Work order =>
The entries below must be retyped in full. Keep every word the same.

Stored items
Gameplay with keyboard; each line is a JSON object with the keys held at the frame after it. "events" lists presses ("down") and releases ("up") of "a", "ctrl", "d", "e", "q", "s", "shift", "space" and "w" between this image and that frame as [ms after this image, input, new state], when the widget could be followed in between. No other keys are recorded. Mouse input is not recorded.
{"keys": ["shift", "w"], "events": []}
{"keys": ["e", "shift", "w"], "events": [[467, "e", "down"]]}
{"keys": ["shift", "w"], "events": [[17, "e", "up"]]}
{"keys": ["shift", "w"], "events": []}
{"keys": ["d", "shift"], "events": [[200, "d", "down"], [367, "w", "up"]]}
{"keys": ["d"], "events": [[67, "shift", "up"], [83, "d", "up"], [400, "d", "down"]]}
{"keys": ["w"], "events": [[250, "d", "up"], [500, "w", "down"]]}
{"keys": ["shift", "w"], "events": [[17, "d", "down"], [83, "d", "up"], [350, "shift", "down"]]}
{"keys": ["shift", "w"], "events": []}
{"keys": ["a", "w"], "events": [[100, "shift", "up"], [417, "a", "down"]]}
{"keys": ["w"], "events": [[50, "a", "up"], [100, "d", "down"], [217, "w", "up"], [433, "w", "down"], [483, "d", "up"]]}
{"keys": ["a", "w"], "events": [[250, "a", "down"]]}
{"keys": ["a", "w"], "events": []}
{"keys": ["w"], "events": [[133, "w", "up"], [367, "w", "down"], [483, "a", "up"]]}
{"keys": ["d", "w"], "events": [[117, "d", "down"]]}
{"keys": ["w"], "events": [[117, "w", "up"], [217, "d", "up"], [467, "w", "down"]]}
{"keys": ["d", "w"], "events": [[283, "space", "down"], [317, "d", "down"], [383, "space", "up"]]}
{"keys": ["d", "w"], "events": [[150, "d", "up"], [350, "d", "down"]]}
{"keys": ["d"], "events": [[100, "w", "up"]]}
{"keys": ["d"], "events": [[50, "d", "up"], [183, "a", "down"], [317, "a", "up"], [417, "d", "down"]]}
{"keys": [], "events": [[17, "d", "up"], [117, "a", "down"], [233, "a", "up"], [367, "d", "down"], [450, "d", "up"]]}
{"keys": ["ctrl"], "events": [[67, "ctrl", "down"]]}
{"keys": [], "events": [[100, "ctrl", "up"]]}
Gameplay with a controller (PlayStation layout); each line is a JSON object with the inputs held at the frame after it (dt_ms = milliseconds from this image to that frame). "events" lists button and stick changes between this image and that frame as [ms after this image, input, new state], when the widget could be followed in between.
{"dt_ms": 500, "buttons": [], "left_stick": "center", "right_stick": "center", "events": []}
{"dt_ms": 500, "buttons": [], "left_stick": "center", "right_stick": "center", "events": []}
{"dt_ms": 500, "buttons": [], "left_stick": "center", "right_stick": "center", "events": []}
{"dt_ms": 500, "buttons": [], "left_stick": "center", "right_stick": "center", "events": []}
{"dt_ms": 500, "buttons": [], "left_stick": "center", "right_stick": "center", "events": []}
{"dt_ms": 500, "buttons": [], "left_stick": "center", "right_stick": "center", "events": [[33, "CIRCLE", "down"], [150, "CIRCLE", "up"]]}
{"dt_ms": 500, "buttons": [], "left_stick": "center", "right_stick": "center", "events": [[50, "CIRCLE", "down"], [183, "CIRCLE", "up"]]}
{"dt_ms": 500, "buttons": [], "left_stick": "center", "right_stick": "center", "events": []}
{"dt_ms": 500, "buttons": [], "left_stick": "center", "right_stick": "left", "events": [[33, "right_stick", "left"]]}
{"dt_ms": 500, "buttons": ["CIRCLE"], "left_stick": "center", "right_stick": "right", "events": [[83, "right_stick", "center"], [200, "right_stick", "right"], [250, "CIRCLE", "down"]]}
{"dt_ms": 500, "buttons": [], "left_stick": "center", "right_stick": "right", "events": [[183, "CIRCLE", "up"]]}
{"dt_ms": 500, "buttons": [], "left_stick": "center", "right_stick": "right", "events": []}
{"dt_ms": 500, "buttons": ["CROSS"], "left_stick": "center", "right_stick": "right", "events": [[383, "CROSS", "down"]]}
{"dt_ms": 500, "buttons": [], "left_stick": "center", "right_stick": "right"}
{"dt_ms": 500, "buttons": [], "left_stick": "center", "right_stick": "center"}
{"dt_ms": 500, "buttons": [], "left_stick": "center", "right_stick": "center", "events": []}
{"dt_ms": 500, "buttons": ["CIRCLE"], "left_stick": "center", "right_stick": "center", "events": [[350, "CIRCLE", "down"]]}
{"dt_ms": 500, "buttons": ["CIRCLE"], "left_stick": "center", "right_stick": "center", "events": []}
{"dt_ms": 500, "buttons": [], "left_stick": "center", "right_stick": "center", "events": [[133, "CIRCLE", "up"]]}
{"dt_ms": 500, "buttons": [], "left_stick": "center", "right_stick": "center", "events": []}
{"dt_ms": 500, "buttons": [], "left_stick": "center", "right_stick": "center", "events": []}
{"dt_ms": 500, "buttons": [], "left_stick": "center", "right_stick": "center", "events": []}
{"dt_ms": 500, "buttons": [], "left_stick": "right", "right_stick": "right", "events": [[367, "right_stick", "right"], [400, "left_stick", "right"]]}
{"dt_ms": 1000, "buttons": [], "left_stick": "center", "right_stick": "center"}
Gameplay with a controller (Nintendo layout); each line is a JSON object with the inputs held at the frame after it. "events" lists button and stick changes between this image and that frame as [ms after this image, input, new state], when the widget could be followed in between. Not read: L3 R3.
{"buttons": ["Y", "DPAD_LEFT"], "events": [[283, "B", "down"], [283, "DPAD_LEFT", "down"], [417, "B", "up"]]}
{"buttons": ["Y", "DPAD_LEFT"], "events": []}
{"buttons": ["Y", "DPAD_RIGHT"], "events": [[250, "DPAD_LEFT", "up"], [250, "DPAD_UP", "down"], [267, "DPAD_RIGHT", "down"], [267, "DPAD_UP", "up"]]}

Solved exercise =>
Gameplay with keyboard; each line is a JSON object with the keys held at the frame after it. "events" lists presses ("down") and releases ("up") of "a", "ctrl", "d", "e", "q", "s", "shift", "space" and "w" between this image and that frame as [ms after this image, input, new state], when the widget could be followed in between. No other keys are recorded. Mouse input is not recorded.
{"keys": ["shift", "w"], "events": []}
{"keys": ["e", "shift", "w"], "events": [[467, "e", "down"]]}
{"keys": ["shift", "w"], "events": [[17, "e", "up"]]}
{"keys": ["shift", "w"], "events": []}
{"keys": ["d", "shift"], "events": [[200, "d", "down"], [367, "w", "up"]]}
{"keys": ["d"], "events": [[67, "shift", "up"], [83, "d", "up"], [400, "d", "down"]]}
{"keys": ["w"], "events": [[250, "d", "up"], [500, "w", "down"]]}
{"keys": ["shift", "w"], "events": [[17, "d", "down"], [83, "d", "up"], [350, "shift", "down"]]}
{"keys": ["shift", "w"], "events": []}
{"keys": ["a", "w"], "events": [[100, "shift", "up"], [417, "a", "down"]]}
{"keys": ["w"], "events": [[50, "a", "up"], [100, "d", "down"], [217, "w", "up"], [433, "w", "down"], [483, "d", "up"]]}
{"keys": ["a", "w"], "events": [[250, "a", "down"]]}
{"keys": ["a", "w"], "events": []}
{"keys": ["w"], "events": [[133, "w", "up"], [367, "w", "down"], [483, "a", "up"]]}
{"keys": ["d", "w"], "events": [[117, "d", "down"]]}
{"keys": ["w"], "events": [[117, "w", "up"], [217, "d", "up"], [467, "w", "down"]]}
{"keys": ["d", "w"], "events": [[283, "space", "down"], [317, "d", "down"], [383, "space", "up"]]}
{"keys": ["d", "w"], "events": [[150, "d", "up"], [350, "d", "down"]]}
{"keys": ["d"], "events": [[100, "w", "up"]]}
{"keys": ["d"], "events": [[50, "d", "up"], [183, "a", "down"], [317, "a", "up"], [417, "d", "down"]]}
{"keys": [], "events": [[17, "d", "up"], [117, "a", "down"], [233, "a", "up"], [367, "d", "down"], [450, "d", "up"]]}
{"keys": ["ctrl"], "events": [[67, "ctrl", "down"]]}
{"keys": [], "events": [[100, "ctrl", "up"]]}
Gameplay with a controller (PlayStation layout); each line is a JSON object with the inputs held at the frame after it (dt_ms = milliseconds from this image to that frame). "events" lists button and stick changes between this image and that frame as [ms after this image, input, new state], when the widget could be followed in between.
{"dt_ms": 500, "buttons": [], "left_stick": "center", "right_stick": "center", "events": []}
{"dt_ms": 500, "buttons": [], "left_stick": "center", "right_stick": "center", "events": []}
{"dt_ms": 500, "buttons": [], "left_stick": "center", "right_stick": "center", "events": []}
{"dt_ms": 500, "buttons": [], "left_stick": "center", "right_stick": "center", "events": []}
{"dt_ms": 500, "buttons": [], "left_stick": "center", "right_stick": "center", "events": []}
{"dt_ms": 500, "buttons": [], "left_stick": "center", "right_stick": "center", "events": [[33, "CIRCLE", "down"], [150, "CIRCLE", "up"]]}
{"dt_ms": 500, "buttons": [], "left_stick": "center", "right_stick": "center", "events": [[50, "CIRCLE", "down"], [183, "CIRCLE", "up"]]}
{"dt_ms": 500, "buttons": [], "left_stick": "center", "right_stick": "center", "events": []}
{"dt_ms": 500, "buttons": [], "left_stick": "center", "right_stick": "left", "events": [[33, "right_stick", "left"]]}
{"dt_ms": 500, "buttons": ["CIRCLE"], "left_stick": "center", "right_stick": "right", "events": [[83, "right_stick", "center"], [200, "right_stick", "right"], [250, "CIRCLE", "down"]]}
{"dt_ms": 500, "buttons": [], "left_stick": "center", "right_stick": "right", "events": [[183, "CIRCLE", "up"]]}
{"dt_ms": 500, "buttons": [], "left_stick": "center", "right_stick": "right", "events": []}
{"dt_ms": 500, "buttons": ["CROSS"], "left_stick": "center", "right_stick": "right", "events": [[383, "CROSS", "down"]]}
{"dt_ms": 500, "buttons": [], "left_stick": "center", "right_stick": "right"}
{"dt_ms": 500, "buttons": [], "left_stick": "center", "right_stick": "center"}
{"dt_ms": 500, "buttons": [], "left_stick": "center", "right_stick": "center", "events": []}
{"dt_ms": 500, "buttons": ["CIRCLE"], "left_stick": "center", "right_stick": "center", "events": [[350, "CIRCLE", "down"]]}
{"dt_ms": 500, "buttons": ["CIRCLE"], "left_stick": "center", "right_stick": "center", "events": []}
{"dt_ms": 500, "buttons": [], "left_stick": "center", "right_stick": "center", "events": [[133, "CIRCLE", "up"]]}
{"dt_ms": 500, "buttons": [], "left_stick": "center", "right_stick": "center", "events": []}
{"dt_ms": 500, "buttons": [], "left_stick": "center", "right_stick": "center", "events": []}
{"dt_ms": 500, "buttons": [], "left_stick": "center", "right_stick": "center", "events": []}
{"dt_ms": 500, "buttons": [], "left_stick": "right", "right_stick": "right", "events": [[367, "right_stick", "right"], [400, "left_stick", "right"]]}
{"dt_ms": 1000, "buttons": [], "left_stick": "center", "right_stick": "center"}
Gameplay with a controller (Nintendo layout); each line is a JSON object with the inputs held at the frame after it. "events" lists button and stick changes between this image and that frame as [ms after this image, input, new state], when the widget could be followed in between. Not read: L3 R3.
{"buttons": ["Y", "DPAD_LEFT"], "events": [[283, "B", "down"], [283, "DPAD_LEFT", "down"], [417, "B", "up"]]}
{"buttons": ["Y", "DPAD_LEFT"], "events": []}
{"buttons": ["Y", "DPAD_RIGHT"], "events": [[250, "DPAD_LEFT", "up"], [250, "DPAD_UP", "down"], [267, "DPAD_RIGHT", "down"], [267, "DPAD_UP", "up"]]}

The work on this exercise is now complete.